Now that she is older they don't do it constantly like that but when I have them shaved they will occasionally peek up. And any air current will make them stand up too.


----------



## hao3361 (May 12, 2015)

thanks minipoo for the comments. I adopt it from another family, I met her mom, definitely a mini poodle but in small range of mini. I am not sure her dad, they claimed it is also a white mini poo but I have never met him.


----------



## N2Mischief (Dec 3, 2012)

Sometimes this will happen when they are teething. I know with some show dogs they will put a weight on the end of the ear for a week or so to get them to come down. I personally think if you are not showing, it is kind of cute!


----------



## hao3361 (May 12, 2015)

Thanks poodlecrazy for comments. Then it seems normal. 

I am worried because it all happened suddenly and only one ear up make it looks like injured somehow. 

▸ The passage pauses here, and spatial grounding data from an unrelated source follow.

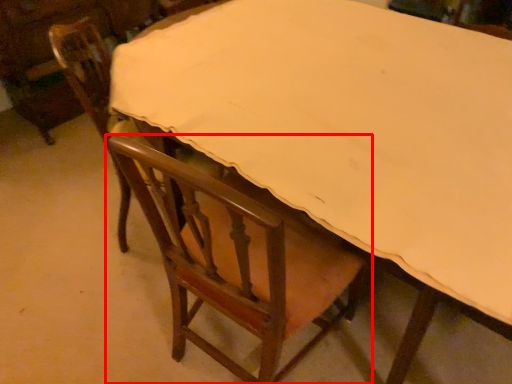
Question: In this image, where is chair (annotated by the red box) located relative to chair?

Choices:
 (A) right
 (B) left

Answer: (A)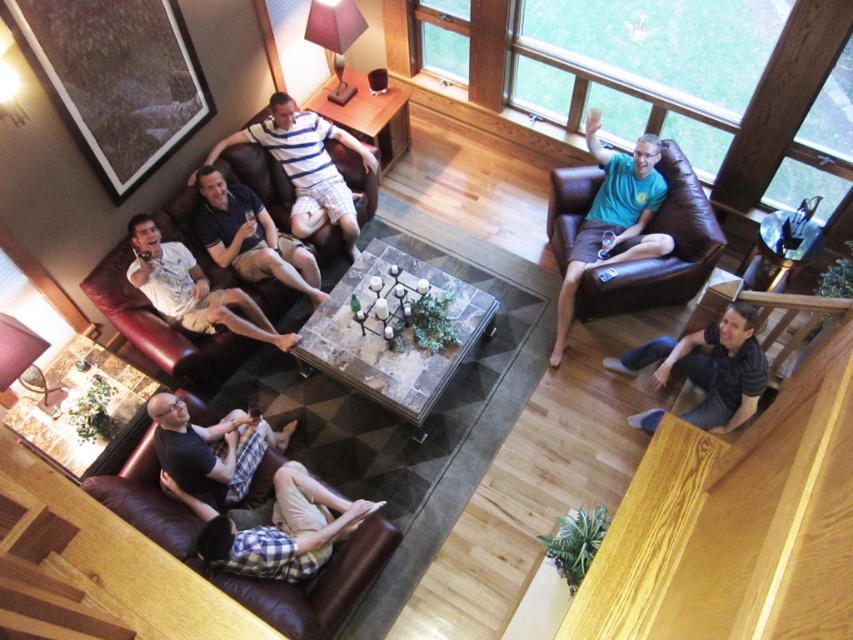
You are planning to place a new plaid fabric shirt at lower left on the brown leather couch at lower left. Will the shirt fit entirely on the couch?

The brown leather couch at lower left is wider than the plaid fabric shirt at lower left, so the shirt will fit entirely on the couch.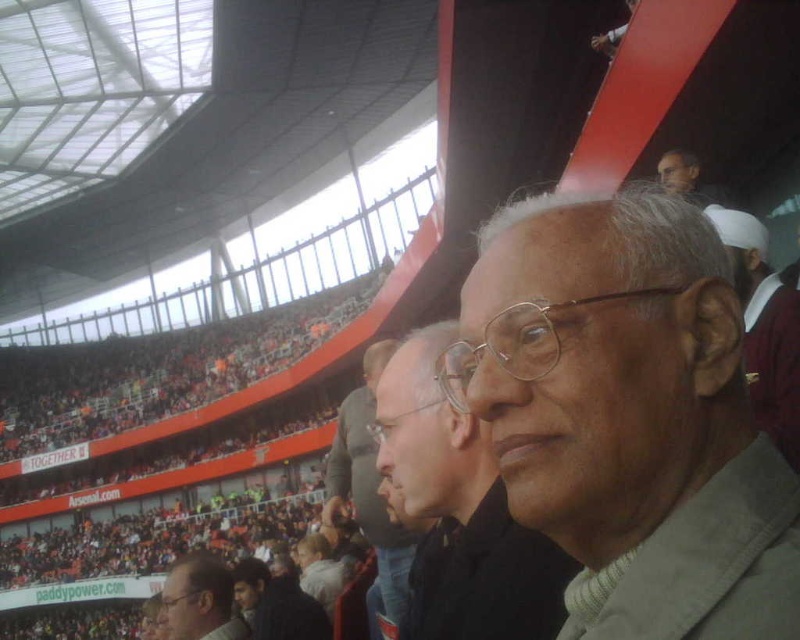
Question: Which of the following is the farthest from the observer?

Choices:
 (A) (484, 481)
 (B) (658, 177)
 (C) (705, 534)

Answer: (B)

Question: Is matte gray jacket at center further to the viewer compared to light brown hair at lower left?

Choices:
 (A) no
 (B) yes

Answer: (A)

Question: Which point is closer to the camera taking this photo?

Choices:
 (A) (684, 188)
 (B) (440, 522)

Answer: (B)

Question: Does brown textured jacket at center have a lesser width compared to light brown leather jacket at center?

Choices:
 (A) no
 (B) yes

Answer: (A)

Question: Which point appears closest to the camera in this image?

Choices:
 (A) (788, 362)
 (B) (528, 616)
 (C) (374, 477)
 (D) (165, 600)

Answer: (B)

Question: Is light brown hair at lower left to the right of smooth skin face at upper right from the viewer's perspective?

Choices:
 (A) yes
 (B) no

Answer: (B)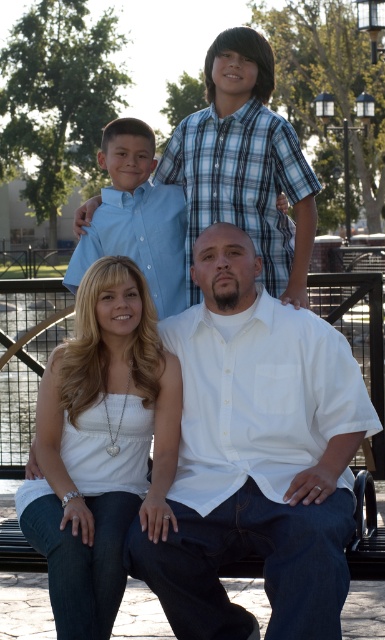
You are a photographer trying to capture a candid shot of both the white cotton shirt at center and the white matte tank top at center. Since both are white, you need to adjust your camera to focus on their positions. Which clothing item is located to the right of the other?

The white cotton shirt at center is positioned on the right side of the white matte tank top at center.

Based on the scene description, where is the white cotton shirt at center located in the image? Please provide its coordinates as a point in the format of a tuple with two decimal numbers rounded to three decimal places, such as 0.123, 0.456.

The white cotton shirt at center is located at coordinates point (257, 456).

You are a photographer trying to capture the family in this image. You notice two white tops at the center of the scene. Which one is wider between the white cotton shirt at center and the white matte tank top at center?

The white cotton shirt at center is wider than the white matte tank top at center according to the description.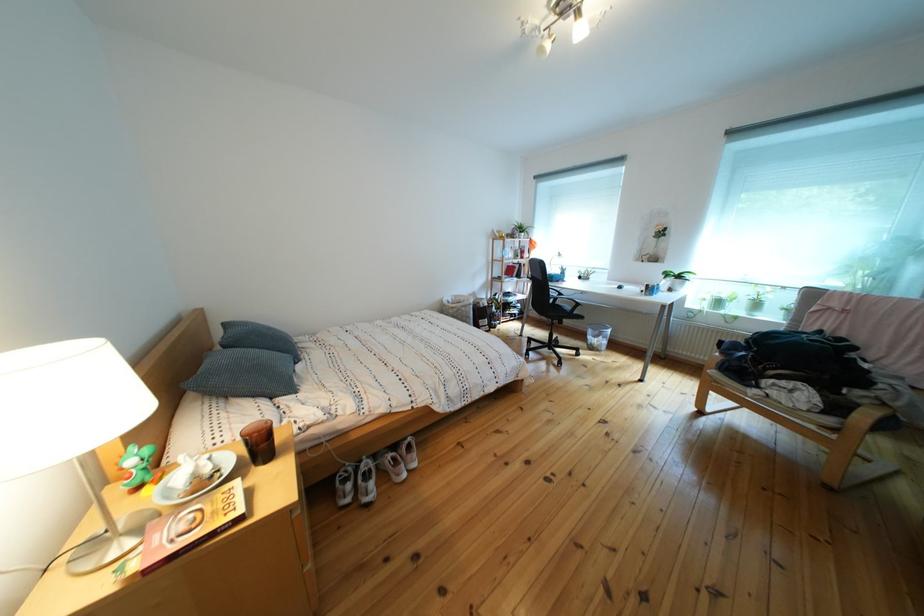
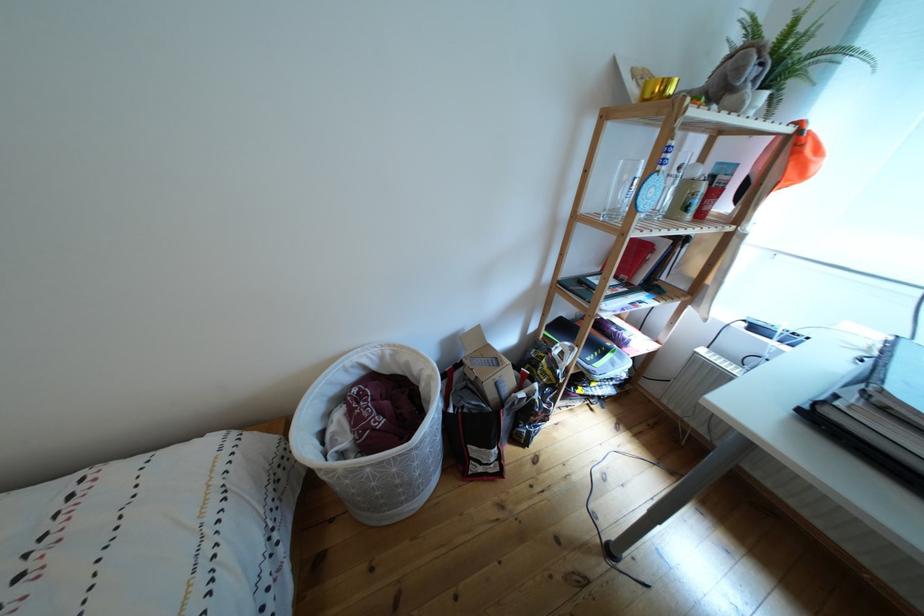
Question: Which direction would the cameraman need to move to produce the second image? Reply with the corresponding letter.

Choices:
 (A) Left
 (B) Right
 (C) Forward
 (D) Backward

Answer: (C)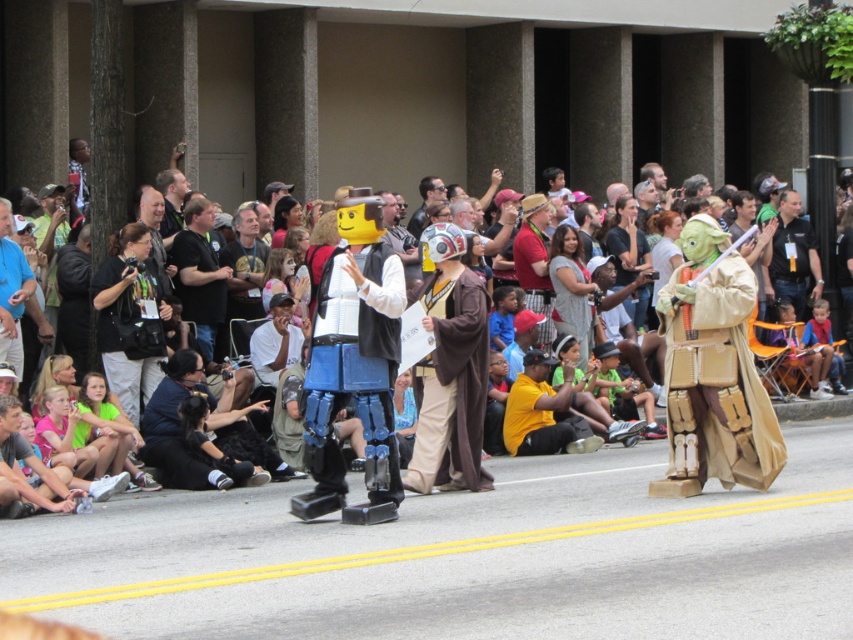
You are a photographer standing in the middle of the street. You want to take a photo of both the blue plastic robot at center and the black shirt at center. Which object will appear larger in the photo?

The blue plastic robot at center will appear larger in the photo because it is closer to the viewer than the black shirt at center.

You are standing at the parade and want to take a photo of both point [779,323] and point [430,179]. Which point should you focus on first to ensure both are in focus?

You should focus on point [779,323] first because it is closer to the camera than point [430,179], ensuring both points are within the depth of field.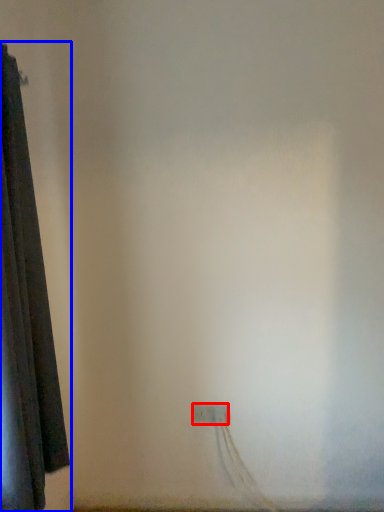
Question: Which object is further to the camera taking this photo, power plugs and sockets (highlighted by a red box) or curtain (highlighted by a blue box)?

Choices:
 (A) power plugs and sockets
 (B) curtain

Answer: (A)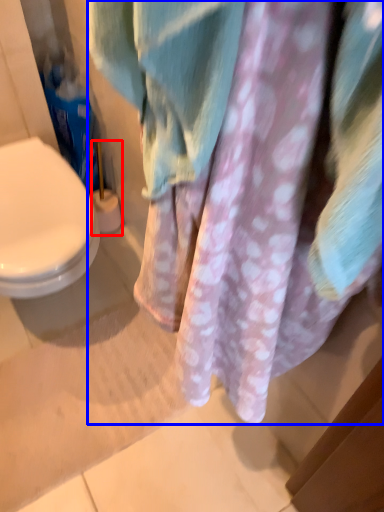
Question: Which object appears closest to the camera in this image, brush (highlighted by a red box) or laundry (highlighted by a blue box)?

Choices:
 (A) brush
 (B) laundry

Answer: (B)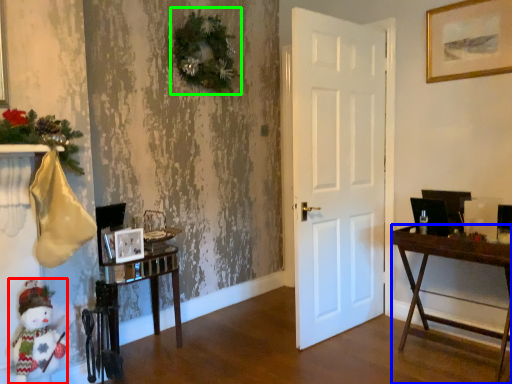
Question: Which object is the farthest from doll (highlighted by a red box)? Choose among these: desk (highlighted by a blue box) or christmas decoration (highlighted by a green box).

Choices:
 (A) desk
 (B) christmas decoration

Answer: (A)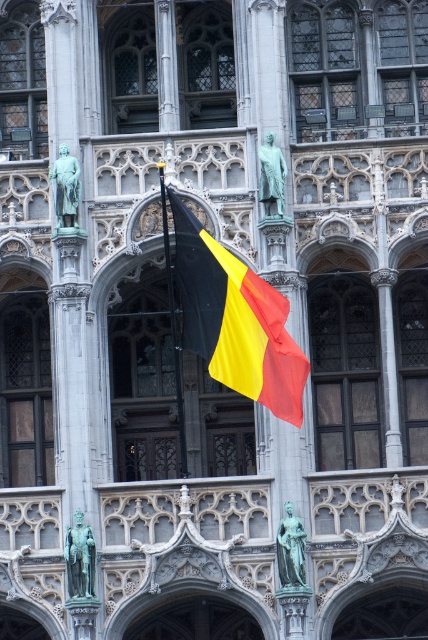
Question: Which of these objects is positioned closest to the green patinated bronze statue at upper left?

Choices:
 (A) bronze statue at upper center
 (B) bronze statue at center
 (C) green patinated bronze statue at center

Answer: (A)

Question: Which of these objects is positioned farthest from the green patinated bronze statue at upper left?

Choices:
 (A) bronze statue at upper center
 (B) black matte flag at center
 (C) green patinated bronze statue at center
 (D) bronze statue at center

Answer: (D)

Question: Which point appears farthest from the camera in this image?

Choices:
 (A) (59, 172)
 (B) (247, 332)
 (C) (291, 564)
 (D) (279, 166)

Answer: (A)

Question: Can you confirm if green patinated bronze statue at center is positioned to the left of bronze statue at upper center?

Choices:
 (A) no
 (B) yes

Answer: (B)

Question: In this image, where is black matte flag at center located relative to green patinated bronze statue at upper left?

Choices:
 (A) above
 (B) below

Answer: (B)

Question: Is bronze statue at center closer to the viewer compared to green patinated bronze statue at upper left?

Choices:
 (A) yes
 (B) no

Answer: (A)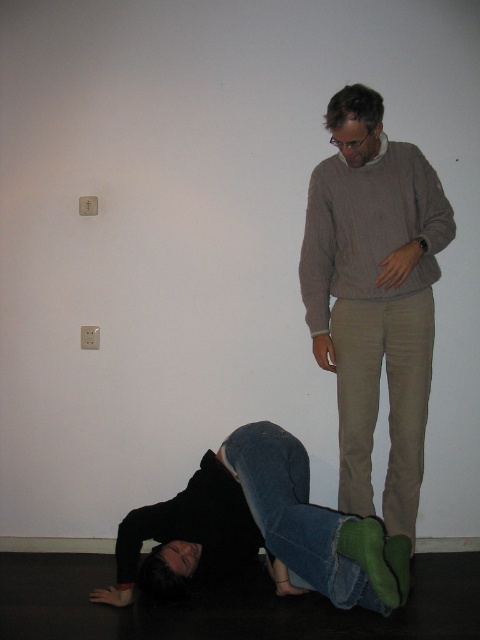
Question: Which point is farther from the camera taking this photo?

Choices:
 (A) (361, 518)
 (B) (420, 172)
 (C) (381, 291)

Answer: (C)

Question: Does cable-knit sweater at center lie in front of jeans at lower center?

Choices:
 (A) yes
 (B) no

Answer: (B)

Question: Which point is farther to the camera?

Choices:
 (A) cable-knit sweater at center
 (B) light brown sweater at center
 (C) jeans at lower center

Answer: (A)

Question: Which of these objects is positioned farthest from the cable-knit sweater at center?

Choices:
 (A) jeans at lower center
 (B) light brown sweater at center

Answer: (A)

Question: Can you confirm if light brown sweater at center is positioned above jeans at lower center?

Choices:
 (A) yes
 (B) no

Answer: (A)

Question: From the image, what is the correct spatial relationship of light brown sweater at center in relation to cable-knit sweater at center?

Choices:
 (A) left
 (B) right

Answer: (B)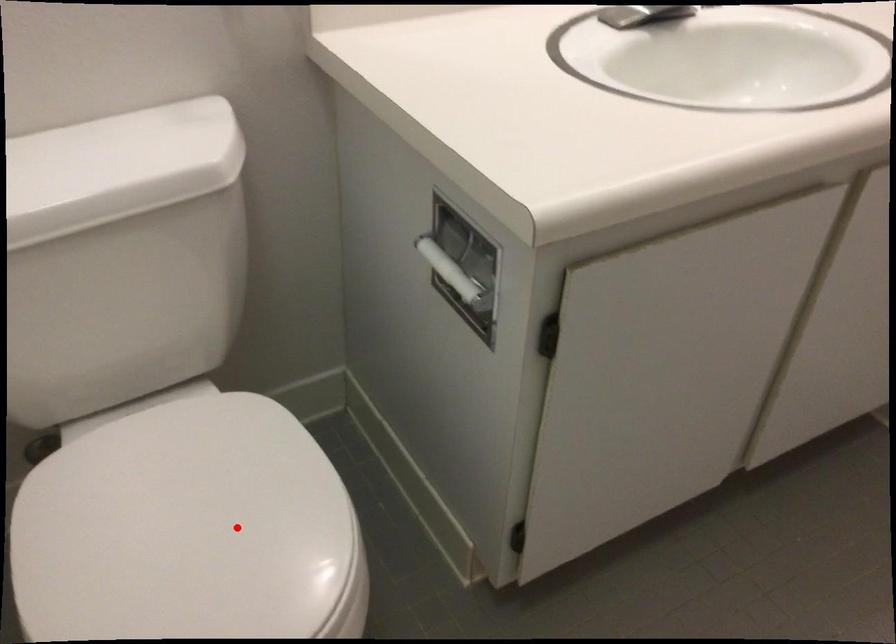
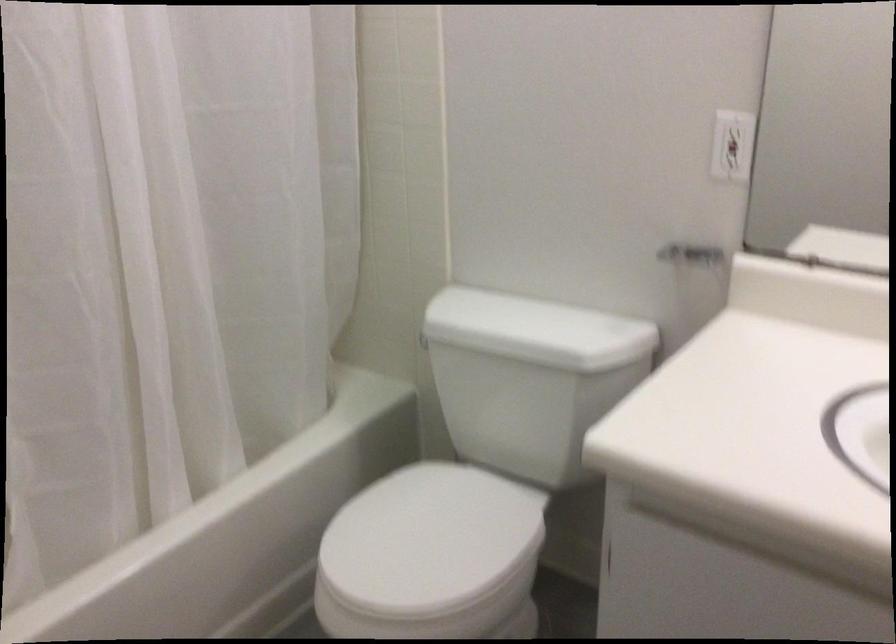
Find the pixel in the second image that matches the highlighted location in the first image.

(429, 540)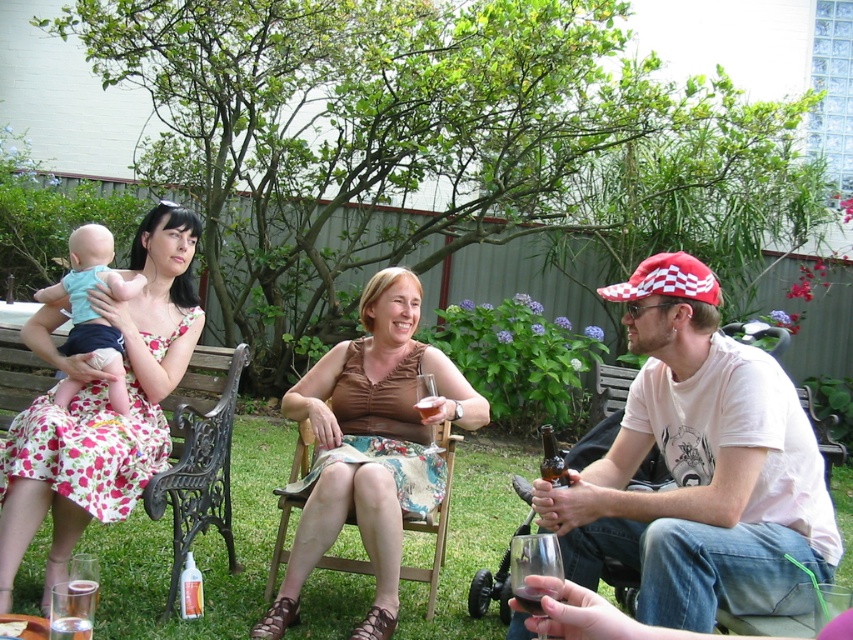
Question: Estimate the real-world distances between objects in this image. Which object is farther from the matte brown dress at center?

Choices:
 (A) matte blue fabric baby at left
 (B) translucent glass wine at lower center
 (C) clear glass at lower left

Answer: (B)

Question: Which of the following is the farthest from the observer?

Choices:
 (A) white cotton t-shirt at center
 (B) translucent glass wine at lower center
 (C) clear glass at lower left
 (D) translucent glass beer at center

Answer: (D)

Question: Which point is closer to the camera taking this photo?

Choices:
 (A) pyautogui.click(x=535, y=605)
 (B) pyautogui.click(x=57, y=397)
 (C) pyautogui.click(x=164, y=451)

Answer: (A)

Question: Where is brown satin blouse at center located in relation to matte blue fabric baby at left in the image?

Choices:
 (A) right
 (B) left

Answer: (A)

Question: Can you confirm if matte brown dress at center is wider than translucent glass beer at center?

Choices:
 (A) yes
 (B) no

Answer: (A)

Question: Does white cotton t-shirt at center appear over translucent glass beer at center?

Choices:
 (A) yes
 (B) no

Answer: (B)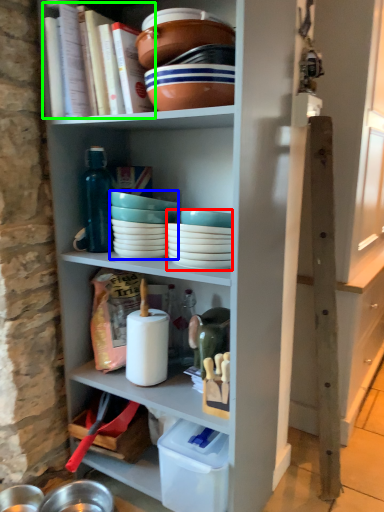
Question: Which object is positioned closest to tableware (highlighted by a red box)? Select from tableware (highlighted by a blue box) and book (highlighted by a green box).

Choices:
 (A) tableware
 (B) book

Answer: (A)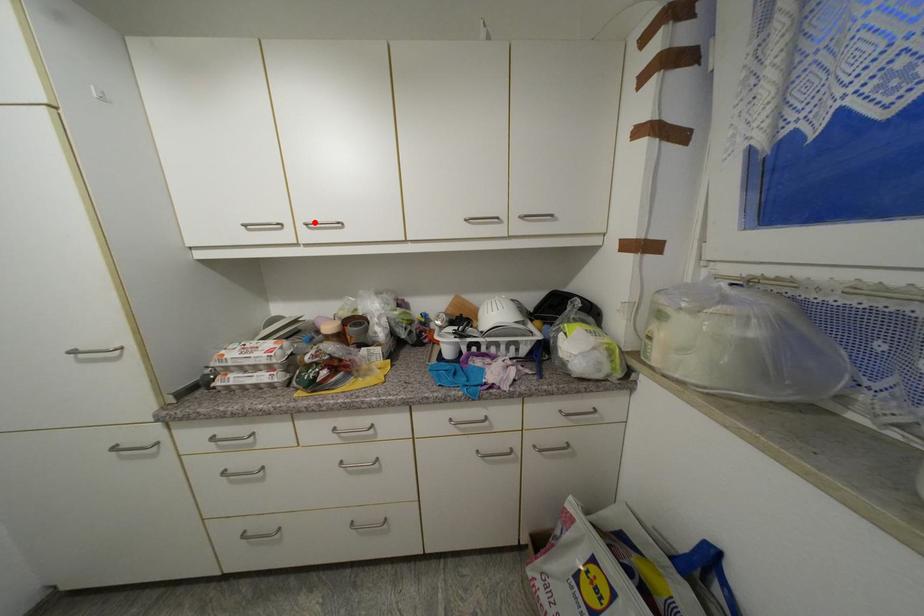
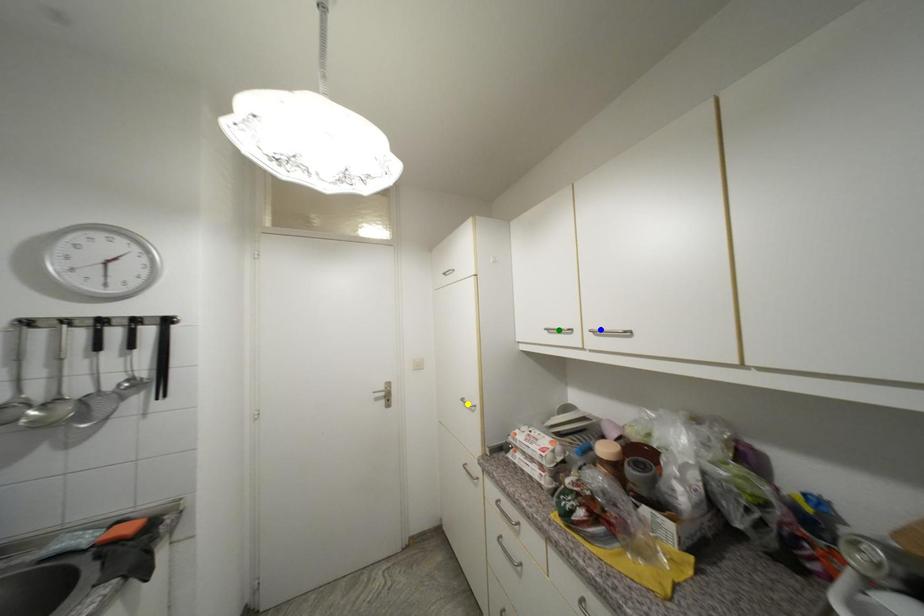
Question: I am providing you with two images of the same scene from different viewpoints. A red point is marked on the first image. You are given multiple points on the second image. In image 2, which mark is for the same physical point as the one in image 1?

Thanks for post your vedio


----------



## Tiny Poodles (Jun 20, 2013)

Your puppy is adorable, but his ear set is a little high for a poodle, but I think that once he has more hair on his ears it will weigh them down.


----------



## Naira (Jan 9, 2015)

I agree about more hair weighing the ears down, but...did you meet the mother and the father? I know what a poodle with a fuzzy face looks like but your dog looks like a very cute poodle mix just from his her hair/anatomy.


----------



## Mfmst (Jun 18, 2014)

Your puppy is as cute as can be. Glad to read that it can happen without injury. Certainly makes for an adorable picture!


----------



## hao3361 (May 12, 2015)

Thanks for everyone. I will update if there is any change for my puppy in the future. 

Thanks,


----------



## Queese23 (Dec 8, 2021)

hao3361 said:


> Thanks for everyone. I will update if there is any change for my puppy in the future.
> 
> Thanks,


Hey did your dog eat ever fix itself? My dog is doing the same thing 😢


----------



## cowpony (Dec 30, 2009)

The owner hasn't posted since 2015; I'm not sure if you will get an answer.


----------



## Countryboy (May 16, 2011)

An OP like this reminds me that Duct Tape is your friend.


----------